Former City Councilmember Ray Koernig is on a mission to name the Littleton Museum building after its first director, Robert J. McQuarie.

“Bob was such a hands-on person and so into the community,” said Koernig, recalling how McQuarie once dressed up like Littleton’s founder, Richard Little, and went around town planting stakes in peoples’ yards, pretending to plat the city.

When the Arapahoe County Sheriff’s Office bought the land on the hill south of Littleton Courthouse, McQuarie hatched a plan to save the historic Fred Bemis house that sat there. He moved it to the museum, where today it’s known as the 1890s farmhouse. He also set up the schoolhouse and the blacksmith shop, and held an actual community barn-raising.
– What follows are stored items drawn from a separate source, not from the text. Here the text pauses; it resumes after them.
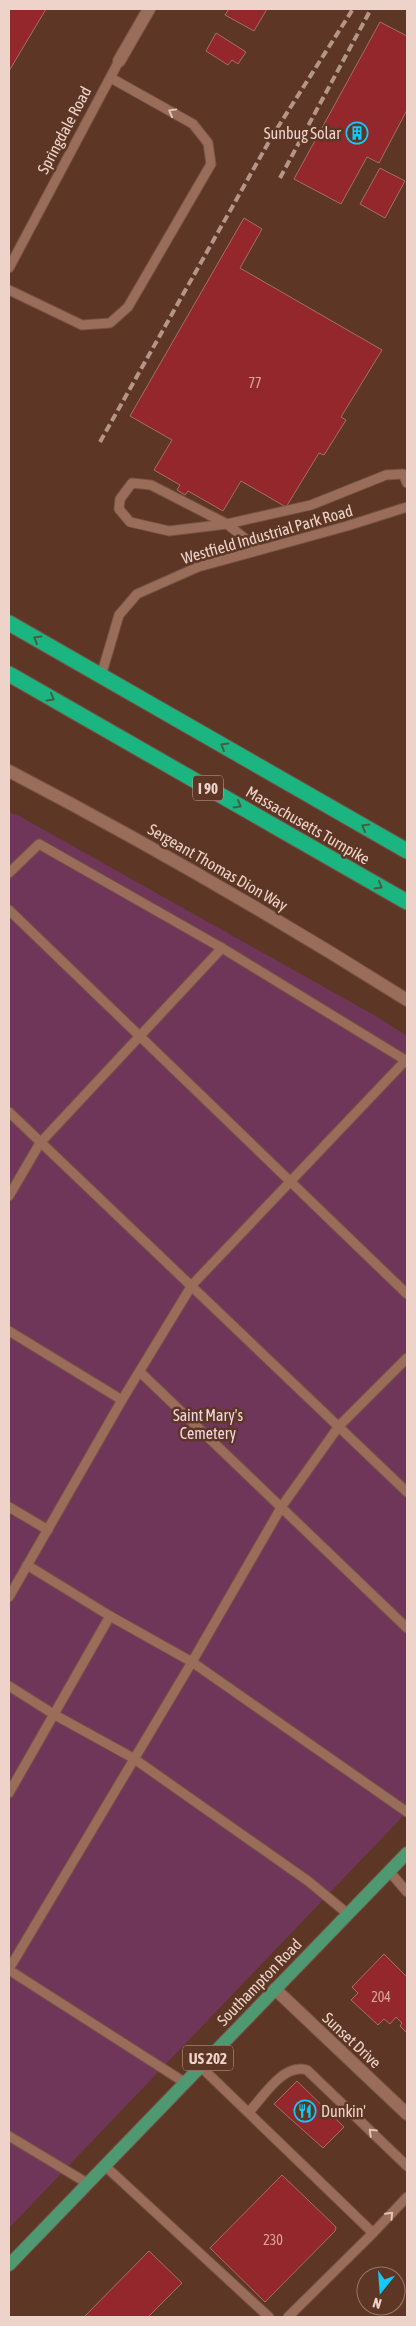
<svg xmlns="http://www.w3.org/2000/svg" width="416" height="2326" font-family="'Asap Condensed',sans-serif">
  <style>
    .green { fill: #70365a }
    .building { fill: #94272b; stroke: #a16f6c }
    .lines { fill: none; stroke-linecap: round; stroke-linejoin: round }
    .service-casing { stroke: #755344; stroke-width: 11 }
    .minor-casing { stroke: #755344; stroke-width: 14 }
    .primary-casing { stroke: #755344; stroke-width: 14 }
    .motorway-casing { stroke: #755344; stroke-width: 17 }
    .service { stroke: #9a6d5a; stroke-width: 9 }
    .minor { stroke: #9a6d5a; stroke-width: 12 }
    .primary { stroke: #4e9872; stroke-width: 12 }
    .motorway { stroke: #1bb582; stroke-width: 15 }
    .rail { stroke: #b49588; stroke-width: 4; stroke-dasharray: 8 4; stroke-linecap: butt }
    .oneway { stroke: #e1c4b8 }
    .oneway2 { stroke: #4a5c41 }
    .labels { text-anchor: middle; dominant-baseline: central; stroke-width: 5; stroke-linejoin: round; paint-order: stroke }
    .number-label { font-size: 14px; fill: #d7a8a2 }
    .shield { fill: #5e3625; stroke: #c2a498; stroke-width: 1 }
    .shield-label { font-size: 15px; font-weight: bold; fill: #edd3c9 }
    .street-label { font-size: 16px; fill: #edd3c9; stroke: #5e3625 }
    .poi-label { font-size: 16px; fill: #edd3c9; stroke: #5e3625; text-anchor: end }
    .park-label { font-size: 16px; fill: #f0d6e4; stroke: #5e3625 }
  </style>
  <rect width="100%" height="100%" fill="#5e3625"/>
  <polygon class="green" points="9,812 21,817 379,1018 407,1036 407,1812 9,2228"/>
  <g class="building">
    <polygon points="9,9 46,9 9,71"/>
    <polygon points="226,9 267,9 254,31 225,15 228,10"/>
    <polygon points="380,22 407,36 407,110 379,163 367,157 341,204 294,179"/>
    <polygon points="216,33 246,52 238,64 232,60 228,65 206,51"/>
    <polygon points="380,168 405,181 385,218 360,204"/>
    <polygon points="244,218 262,229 240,268 382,350 341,417 346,420 324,455 319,453 286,507 241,481 223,511 188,491 185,495 177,490 180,485 154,470 172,440 130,416"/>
    <polygon points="384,1954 407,1977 407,2033 400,2026 402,2023 396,2017 390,2024 384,2019 378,2025 351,2000 358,1993 352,1987"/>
    <polygon points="297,2081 344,2127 323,2148 274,2104"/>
    <polygon points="282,2175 336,2227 335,2231 265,2302 210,2248"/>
    <polygon points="149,2251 182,2283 148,2317 84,2317"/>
  </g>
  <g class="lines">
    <g class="service-casing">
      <g id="service">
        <polyline points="9,268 119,61"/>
        <polyline points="9,290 82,325 110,323 128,307 211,164 208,143 193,124 111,78"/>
        <polyline points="259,550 227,524 169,531 130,522 119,509 120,499 132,483 151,485 227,524 311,505 386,475 403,474 407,483"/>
        <polyline points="101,676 119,615 137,594 198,567 347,526 407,507"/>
        <polyline points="9,873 39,844 222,948 407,1061"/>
        <polyline points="9,910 407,1294"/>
        <polyline points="9,1112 407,1492"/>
        <polyline points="9,1196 40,1143 222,948"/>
        <polyline points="9,1331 122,1400"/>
        <polyline points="140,1372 407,1628"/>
        <polyline points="9,1507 48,1530"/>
        <polyline points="27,1565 110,1616 192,1662 407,1812"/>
        <polyline points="9,1597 122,1400 192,1285 406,1060"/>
        <polyline points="9,1686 55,1715 133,1758 308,1881 348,1914"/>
        <polyline points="9,1793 110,1616"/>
        <polyline points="389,1871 407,1892"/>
        <polyline points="9,1969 192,1662 282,1506 339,1426 407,1358"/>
        <polyline points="9,1970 184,2082"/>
        <polyline points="200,2066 373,2233 288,2317"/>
        <path d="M249,2112C264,2096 283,2063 307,2070L407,2166"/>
        <polyline points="9,2136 87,2183"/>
        <polyline points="104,2165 269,2317"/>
        <polyline points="373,2233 407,2197"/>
      </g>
    </g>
    <g class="minor-casing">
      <g id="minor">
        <polyline points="119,61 149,9"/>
        <path d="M9,771C145,842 277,918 407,1000"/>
        <polyline points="275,1989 407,2114"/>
      </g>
    </g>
    <g class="primary-casing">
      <polyline id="primary" points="9,2265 407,1853"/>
    </g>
    <g class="motorway-casing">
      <g id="motorway">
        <polyline points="9,623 407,851"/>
        <polyline points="9,674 407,902"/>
      </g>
    </g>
    <use href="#service" class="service"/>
    <use href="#minor" class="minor"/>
    <use href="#primary" class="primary"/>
    <use href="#motorway" class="motorway"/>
    <g class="rail">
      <polyline points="280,178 371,9"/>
      <polyline points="100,442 271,138 353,9"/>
    </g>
  </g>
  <defs><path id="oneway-chevron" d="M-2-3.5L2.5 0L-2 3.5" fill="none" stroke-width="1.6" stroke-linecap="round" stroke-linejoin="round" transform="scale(1.25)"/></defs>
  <g class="oneway">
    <use href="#oneway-chevron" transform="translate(172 112) rotate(-151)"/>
    <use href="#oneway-chevron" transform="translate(372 2132) rotate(-136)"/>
    <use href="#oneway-chevron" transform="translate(390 2215) rotate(-46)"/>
  </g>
  <g class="oneway2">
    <use href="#oneway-chevron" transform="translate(37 639) rotate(-150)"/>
    <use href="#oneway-chevron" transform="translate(51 698) rotate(30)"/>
    <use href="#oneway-chevron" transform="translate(224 746) rotate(-150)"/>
    <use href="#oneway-chevron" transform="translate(238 805) rotate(30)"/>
    <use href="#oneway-chevron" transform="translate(365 827) rotate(-150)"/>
    <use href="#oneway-chevron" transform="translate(379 886) rotate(30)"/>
  </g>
  <defs>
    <g id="building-ring" transform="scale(1.125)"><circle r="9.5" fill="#5e3625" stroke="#11cafa" stroke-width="1.5"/><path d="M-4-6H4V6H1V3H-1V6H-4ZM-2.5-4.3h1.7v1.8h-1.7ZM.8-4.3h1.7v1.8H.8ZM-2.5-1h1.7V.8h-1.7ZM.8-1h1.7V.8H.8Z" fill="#11cafa"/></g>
    <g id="restaurant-ring" transform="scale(1.125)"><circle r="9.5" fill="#5e3625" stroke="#11cafa" stroke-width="1.5"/><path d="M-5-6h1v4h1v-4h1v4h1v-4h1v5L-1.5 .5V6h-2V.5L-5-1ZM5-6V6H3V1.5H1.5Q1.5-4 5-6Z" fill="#11cafa"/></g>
  </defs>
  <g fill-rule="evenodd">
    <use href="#building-ring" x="357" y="133"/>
    <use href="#restaurant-ring" x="305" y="2111"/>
  </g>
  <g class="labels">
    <g class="number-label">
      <text x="255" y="383">77</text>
      <text x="381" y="1997">204</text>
      <text x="273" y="2240">230</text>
    </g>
    <g class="shield">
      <rect x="193" y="775.5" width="30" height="25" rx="4"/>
      <rect x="183" y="2045.5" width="50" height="25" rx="4"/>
    </g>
    <g class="shield-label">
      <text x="208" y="788">I 90</text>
      <text x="208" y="2058">US 202</text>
    </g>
    <g class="street-label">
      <text transform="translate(64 130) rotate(-62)">Springdale Road</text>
      <text transform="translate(267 534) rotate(-16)">Westfield Industrial Park Road</text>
      <text transform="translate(308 825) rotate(30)">Massachusetts Turnpike</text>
      <text transform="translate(218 867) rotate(30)">Sergeant Thomas Dion Way</text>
      <text transform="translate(259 1982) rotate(-46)">Southampton Road</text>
      <text transform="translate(352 2040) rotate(43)">Sunset Drive</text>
    </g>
    <g class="poi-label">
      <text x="341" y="133">Sunbug Solar</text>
      <text x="321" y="2111" text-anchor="start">Dunkin'</text>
    </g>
    <g class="park-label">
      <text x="208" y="1415">Saint Mary's<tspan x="208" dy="18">Cemetery</tspan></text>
    </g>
  </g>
  <rect width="416" height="2326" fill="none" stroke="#edd3c9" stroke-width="20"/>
  <g transform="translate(381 2291) rotate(197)"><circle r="24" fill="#5e3625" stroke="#977567"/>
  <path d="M0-4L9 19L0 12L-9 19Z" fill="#11cafa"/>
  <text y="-8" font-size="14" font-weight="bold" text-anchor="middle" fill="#edd3c9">N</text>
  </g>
</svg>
“He really wanted it to be more than just a storage place for butter churns,” Koernig said. “He really wanted it to be a living-history museum.”

Tim Nimz, the current director, says McQuarie certainly was a visionary.

“When you talk about people who had a lasting impact on Littleton, Bob was really one of those people,” he said.

Koernig himself has deep ties to the museum. His council rezoned the property from residential to park, and his wife, Mary, succeeded McQuarie as director. When Koernig’s teenage daughter, Kate, died tragically from a heart condition, a memorial fund was established in her name; the proceeds went to authentically furnish the schoolhouse, which is an integral part of the educational summer camp McQuarie developed to give kids the opportunity to experience pioneer life.

“We wanted to do something in the community, for the community, and she had loved that summer camp,” said Koernig. “We wanted to do something that would last.”

He stressed that he’s not out to change the name of the museum, which just happened a couple years ago when the word “Historic” was dropped. Under Koernig’s proposal, the Littleton Museum would be housed in the Robert J. McQuarie Building.

Nimz said the museum board is in the process of creating a naming policy, and city council would have to approve any suggestions. He added that conversations about naming the building might include other options, perhaps involving the Ketring family name. The original building was their home, though not much other than the stone wall in front remains.

“The property gave Bob the raw material,” Nimz said. “You’d kind of have to put that in the hopper if you’re looking at naming.”